One of the gems of last year’s BFI London Film Festival, Spaceship is quite literally out of this world. If out of this world is somewhere random in England. Alex Taylor’s debut feature film gives the impression it could be experimental with its multiple view points, unflattering angles, and the strange eerie feeling that this is all for someone else’s pleasure. But Taylor‘s film is about how we all live in our little worlds and how the teenagers of the story draw in those around them.
Lucidia is teenage cyber-goth living in her own world. She wants her Father’s attention, who hasn’t been the same since the loss of her Mother. Following in the footsteps of other teenagers who claimed they were abducted by aliens, Lucidia suddenly disappears. Her father, Gabriel, an archeologist, is absorbed into the worlds of her strange and unusual friends while trying to find his daughter. Thoughts, dreams and nightmares are shared from person to person, some are a fixture whereas others are in the background but are as important, even just for a moment.
Lucidia is the focus of the story; she begins everyone’s odd journey by disappearing. Her disappearance is questionable and it is unclear whether she fakes her temporary abduction or if she really did vanish through strobe lights, smoke and water. As her mother drowned, there is a haze that surrounds the swimming pool, which is where she also makes her alien like exit. The points of view switch from character to character, most often to Gabriel who wants to find his daughter despite having ignored her most of the time. Lucidia’s weird and wonderful friends – Alice, who keeps her partner on a chain and Tegan who becomes obsessed with a photograph of Lucida’s mother – share their sometimes off topic thoughts through slow motion and voiceover. These moments brake up the story and stop it from overloading in one direction. Shifting the focus throughout the film is one of the aspects that makes the film stand out from other ‘teenage’ stories and letting the characters go wild makes each character feel like they are the stars of the show rather than Lucidia.
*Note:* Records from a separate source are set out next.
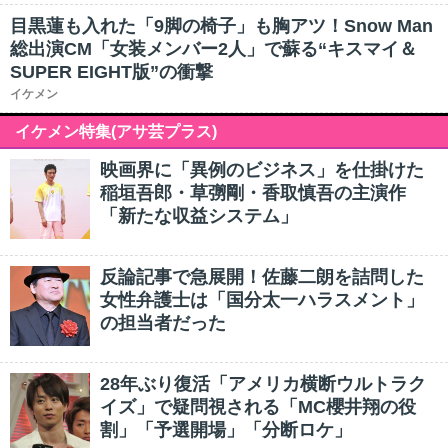
目黒蓮も入れた「9脚の椅子」も胸アツ！Snow Man
総出演CM「女装メンバー2人」で蘇る“キスマイ＆
SUPER EIGHT版”の衝撃
イケメン
イケメン特集(アサ芸プラス)
映画界に「異例のビジネス」を仕掛けた
稲垣吾郎・草彅剛・香取慎吾の主演作
「新たな収益システム」
反論記事で急展開！佐藤二朗を詰問した
女性弁護士は「国分太一ハラスメント」
の担当者だった
28年ぶり復活「アメリカ横断ウルトラク
イズ」で疑問視される「MC櫻井翔の役
割」「予選開場」「分断ロケ」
There is a common feeling that most of the characters share but don’t always express. The need to escape runs through each world we’re invited into, and the promise that there is something out there to run to. Tegan is obsessed with black holes and the other characters all have their own ideas about escapism, whether its through drugs or finding a cave with a dancing man inside. However Lucidia literally does escape, if just for a short while.
Written and directed by Taylor, it may be a difficult story structure for some to follow but once you open your mind to all the possibilities out there, you can quickly find yourself immersed into this otherworldly story.
Dir: Alex Taylor
Prd: Nicola Bowen, Olivier Kaempfer
Scr: Alex Taylor
DoP: Liam Iandoli
Running Time: 86 minutes
Spaceship will be released in cinemas 19th May 2017.